(Records drawn from a dataset)
******************************

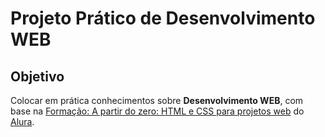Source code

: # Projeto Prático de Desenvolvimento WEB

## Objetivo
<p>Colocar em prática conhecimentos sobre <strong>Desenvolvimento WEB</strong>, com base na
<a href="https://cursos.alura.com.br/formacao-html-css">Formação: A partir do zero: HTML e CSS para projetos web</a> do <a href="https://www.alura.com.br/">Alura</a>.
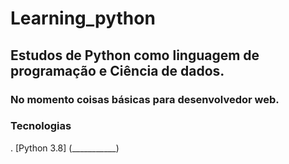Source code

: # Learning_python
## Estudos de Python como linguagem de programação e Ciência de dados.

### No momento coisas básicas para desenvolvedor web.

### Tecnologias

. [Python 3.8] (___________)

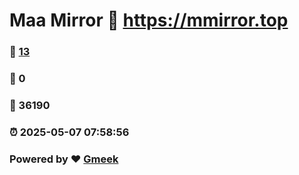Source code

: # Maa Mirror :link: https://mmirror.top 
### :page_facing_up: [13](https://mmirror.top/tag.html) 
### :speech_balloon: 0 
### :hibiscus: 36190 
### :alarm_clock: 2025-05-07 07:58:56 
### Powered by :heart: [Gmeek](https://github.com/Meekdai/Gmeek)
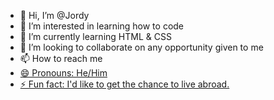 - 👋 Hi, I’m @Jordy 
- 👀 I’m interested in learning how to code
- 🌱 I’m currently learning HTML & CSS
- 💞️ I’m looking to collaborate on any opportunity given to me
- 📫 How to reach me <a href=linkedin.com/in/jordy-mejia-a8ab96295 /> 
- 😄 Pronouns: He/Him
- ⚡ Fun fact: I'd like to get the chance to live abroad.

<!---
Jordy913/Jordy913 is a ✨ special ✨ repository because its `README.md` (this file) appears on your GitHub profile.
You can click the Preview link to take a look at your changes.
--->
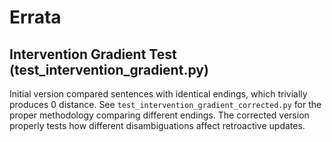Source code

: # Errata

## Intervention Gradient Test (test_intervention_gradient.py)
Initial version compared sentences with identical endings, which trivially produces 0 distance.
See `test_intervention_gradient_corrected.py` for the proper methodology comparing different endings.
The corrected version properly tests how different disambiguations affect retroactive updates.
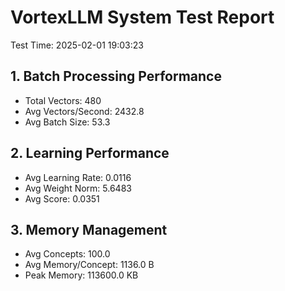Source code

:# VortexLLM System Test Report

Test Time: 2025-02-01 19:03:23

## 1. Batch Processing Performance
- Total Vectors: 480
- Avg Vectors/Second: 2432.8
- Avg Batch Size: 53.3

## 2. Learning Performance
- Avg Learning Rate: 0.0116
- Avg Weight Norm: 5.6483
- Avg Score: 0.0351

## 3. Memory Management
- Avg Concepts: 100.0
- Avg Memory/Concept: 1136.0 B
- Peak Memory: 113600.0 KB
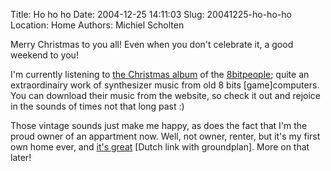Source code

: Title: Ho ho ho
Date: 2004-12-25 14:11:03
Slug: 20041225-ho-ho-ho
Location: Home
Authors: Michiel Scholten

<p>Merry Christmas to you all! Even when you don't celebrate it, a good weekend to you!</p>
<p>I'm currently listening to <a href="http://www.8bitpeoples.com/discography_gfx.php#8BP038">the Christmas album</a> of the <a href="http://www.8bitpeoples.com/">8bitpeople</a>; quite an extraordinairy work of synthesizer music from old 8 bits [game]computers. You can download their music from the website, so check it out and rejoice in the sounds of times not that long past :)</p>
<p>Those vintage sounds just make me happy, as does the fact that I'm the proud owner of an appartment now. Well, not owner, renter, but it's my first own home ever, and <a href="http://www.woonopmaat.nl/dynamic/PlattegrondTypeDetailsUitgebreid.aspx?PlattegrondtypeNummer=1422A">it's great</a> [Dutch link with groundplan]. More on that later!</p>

******************************

__PROBLEM REQUIREMENTS__: A complete answer lists each line of the data that holds the word "https".

__ANSWER TO THIS PROBLEM__:
<a href="https://cursos.alura.com.br/formacao-html-css">Formação: A partir do zero: HTML e CSS para projetos web</a> do <a href="https://www.alura.com.br/">Alura</a>.
: # Maa Mirror :link: https://mmirror.top 
### :page_facing_up: [13](https://mmirror.top/tag.html) 
### Powered by :heart: [Gmeek](https://github.com/Meekdai/Gmeek)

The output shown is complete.